Quote:
Originally Posted by gg4u
oh thank you Willus,
keeping eng.file only will free up some space on disk.
Would you suggest hpw to make best use of k2pdfopt ?
I'd like to reflow a pdf - of scanned images - in a epub containins figures, and chapters.
k2pdfopt seems to detect where images are, I processed the original pdf into OCRed version, and characters are blurred.
I tried to make comparison by using ghostscript and tesseract:
from pdf to tiff, from tiff to txt.
Here, results where quite good but I miss all the figures and markup for chapters.
As final result for written text, I would like to have epub or mobi (sharp rendering of chars) , not pdf , but yet with the figures - and TOC .
Maybe is there another file but txt, that tessearct export to and that will keep images (RTF)?
I could eventually manually mark the TOC - which is correct markup?
What kind of steps should I take to convert pdf in epub containing images and markup ?

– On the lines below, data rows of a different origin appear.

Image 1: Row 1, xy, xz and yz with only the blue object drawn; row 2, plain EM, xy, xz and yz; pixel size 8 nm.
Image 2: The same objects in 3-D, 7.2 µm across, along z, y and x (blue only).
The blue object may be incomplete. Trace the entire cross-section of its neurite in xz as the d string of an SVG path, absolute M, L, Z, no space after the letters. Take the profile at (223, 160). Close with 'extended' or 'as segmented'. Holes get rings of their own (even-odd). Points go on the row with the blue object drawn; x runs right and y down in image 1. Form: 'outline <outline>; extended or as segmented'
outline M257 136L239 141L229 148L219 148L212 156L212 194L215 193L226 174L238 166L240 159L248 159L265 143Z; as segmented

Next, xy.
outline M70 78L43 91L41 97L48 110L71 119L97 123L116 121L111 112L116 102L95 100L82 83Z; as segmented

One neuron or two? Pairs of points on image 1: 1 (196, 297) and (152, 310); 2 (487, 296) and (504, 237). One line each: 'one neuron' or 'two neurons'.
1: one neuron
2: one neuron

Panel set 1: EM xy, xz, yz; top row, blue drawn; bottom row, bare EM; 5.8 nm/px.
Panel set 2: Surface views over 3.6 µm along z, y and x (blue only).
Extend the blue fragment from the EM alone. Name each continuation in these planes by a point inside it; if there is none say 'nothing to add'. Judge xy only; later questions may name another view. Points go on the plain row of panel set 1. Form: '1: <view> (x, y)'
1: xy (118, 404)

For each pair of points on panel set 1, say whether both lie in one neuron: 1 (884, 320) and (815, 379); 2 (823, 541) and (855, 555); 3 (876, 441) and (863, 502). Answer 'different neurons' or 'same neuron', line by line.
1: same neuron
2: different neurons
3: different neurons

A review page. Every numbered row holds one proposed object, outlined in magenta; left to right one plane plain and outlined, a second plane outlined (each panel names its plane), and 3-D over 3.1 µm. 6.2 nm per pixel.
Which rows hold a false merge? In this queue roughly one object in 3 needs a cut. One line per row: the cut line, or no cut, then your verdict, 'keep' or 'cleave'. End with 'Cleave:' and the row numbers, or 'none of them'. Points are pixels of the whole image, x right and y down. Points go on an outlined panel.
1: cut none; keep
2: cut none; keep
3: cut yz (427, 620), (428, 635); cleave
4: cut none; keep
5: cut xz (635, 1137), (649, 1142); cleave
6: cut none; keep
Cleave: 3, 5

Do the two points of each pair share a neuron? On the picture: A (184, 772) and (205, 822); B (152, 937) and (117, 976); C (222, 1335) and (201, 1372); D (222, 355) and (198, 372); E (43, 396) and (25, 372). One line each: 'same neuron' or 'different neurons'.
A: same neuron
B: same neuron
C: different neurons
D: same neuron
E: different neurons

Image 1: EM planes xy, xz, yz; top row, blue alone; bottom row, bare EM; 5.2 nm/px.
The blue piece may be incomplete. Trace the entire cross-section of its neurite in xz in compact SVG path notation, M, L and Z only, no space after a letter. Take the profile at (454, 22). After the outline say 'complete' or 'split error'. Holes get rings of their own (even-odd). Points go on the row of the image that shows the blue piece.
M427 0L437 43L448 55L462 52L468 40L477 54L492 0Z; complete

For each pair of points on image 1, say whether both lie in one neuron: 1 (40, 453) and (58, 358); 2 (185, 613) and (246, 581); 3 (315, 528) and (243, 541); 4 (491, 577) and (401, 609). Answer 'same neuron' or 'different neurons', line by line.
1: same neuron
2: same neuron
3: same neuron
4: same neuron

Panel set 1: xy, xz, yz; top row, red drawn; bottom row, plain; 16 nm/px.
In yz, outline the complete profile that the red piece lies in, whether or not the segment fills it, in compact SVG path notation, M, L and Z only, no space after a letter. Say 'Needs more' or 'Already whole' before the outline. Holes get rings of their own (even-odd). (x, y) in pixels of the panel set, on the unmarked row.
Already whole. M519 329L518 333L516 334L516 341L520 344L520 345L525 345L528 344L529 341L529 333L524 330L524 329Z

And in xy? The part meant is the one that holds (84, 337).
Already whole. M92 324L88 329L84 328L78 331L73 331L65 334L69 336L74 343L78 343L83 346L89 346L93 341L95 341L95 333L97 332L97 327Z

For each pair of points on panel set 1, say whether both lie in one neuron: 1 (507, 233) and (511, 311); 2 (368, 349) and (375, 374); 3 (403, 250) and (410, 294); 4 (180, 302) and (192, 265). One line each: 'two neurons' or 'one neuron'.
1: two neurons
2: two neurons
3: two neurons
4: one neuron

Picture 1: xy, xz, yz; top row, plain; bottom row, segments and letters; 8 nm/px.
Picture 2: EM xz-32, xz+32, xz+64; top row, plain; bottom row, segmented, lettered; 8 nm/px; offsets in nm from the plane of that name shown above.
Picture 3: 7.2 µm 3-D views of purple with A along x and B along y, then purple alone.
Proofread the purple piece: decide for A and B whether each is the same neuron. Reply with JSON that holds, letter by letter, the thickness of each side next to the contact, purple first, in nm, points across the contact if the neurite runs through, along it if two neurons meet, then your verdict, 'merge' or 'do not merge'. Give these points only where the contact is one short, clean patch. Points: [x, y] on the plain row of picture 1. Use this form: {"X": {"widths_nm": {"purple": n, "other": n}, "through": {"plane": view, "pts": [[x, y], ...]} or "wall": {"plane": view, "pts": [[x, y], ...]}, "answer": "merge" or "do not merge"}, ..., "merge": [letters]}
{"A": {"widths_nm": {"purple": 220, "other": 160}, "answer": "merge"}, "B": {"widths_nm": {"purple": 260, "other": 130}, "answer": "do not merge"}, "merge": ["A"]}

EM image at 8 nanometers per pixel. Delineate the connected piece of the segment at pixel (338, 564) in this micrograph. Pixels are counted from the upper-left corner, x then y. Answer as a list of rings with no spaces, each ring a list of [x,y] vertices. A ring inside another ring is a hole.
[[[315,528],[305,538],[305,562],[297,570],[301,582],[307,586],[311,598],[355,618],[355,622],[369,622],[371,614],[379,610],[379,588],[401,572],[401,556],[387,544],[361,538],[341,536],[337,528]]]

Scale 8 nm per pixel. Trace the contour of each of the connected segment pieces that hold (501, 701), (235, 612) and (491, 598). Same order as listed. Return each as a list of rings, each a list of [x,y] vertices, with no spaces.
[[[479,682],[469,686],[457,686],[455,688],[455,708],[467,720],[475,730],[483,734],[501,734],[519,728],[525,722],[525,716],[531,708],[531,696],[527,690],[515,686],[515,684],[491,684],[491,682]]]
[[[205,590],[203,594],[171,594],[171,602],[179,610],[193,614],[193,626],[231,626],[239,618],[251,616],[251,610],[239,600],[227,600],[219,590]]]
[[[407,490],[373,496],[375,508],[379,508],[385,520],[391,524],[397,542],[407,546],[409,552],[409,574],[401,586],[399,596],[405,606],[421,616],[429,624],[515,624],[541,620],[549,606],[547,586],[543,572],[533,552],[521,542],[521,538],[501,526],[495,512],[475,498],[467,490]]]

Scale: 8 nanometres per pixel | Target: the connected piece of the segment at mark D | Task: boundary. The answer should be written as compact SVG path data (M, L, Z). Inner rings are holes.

I also shared this thread https://www.mobileread.com/forums/sh...d.php?t=312652
Can I also ask you how you approached the problem to be able detect figures in PDF - interested in problem solving 
|
I've collected together my ideas on converting PDFs onto a
web page that I've had up for a while. No magic solution, other than maybe trying MS Word if you have access to it. I don't really detect figures--just places where I don't see gaps that would occur between normal rows of text. If I don't find a gap for more than a given span (~1.5 inches), I consider that a figure. Very simplistic.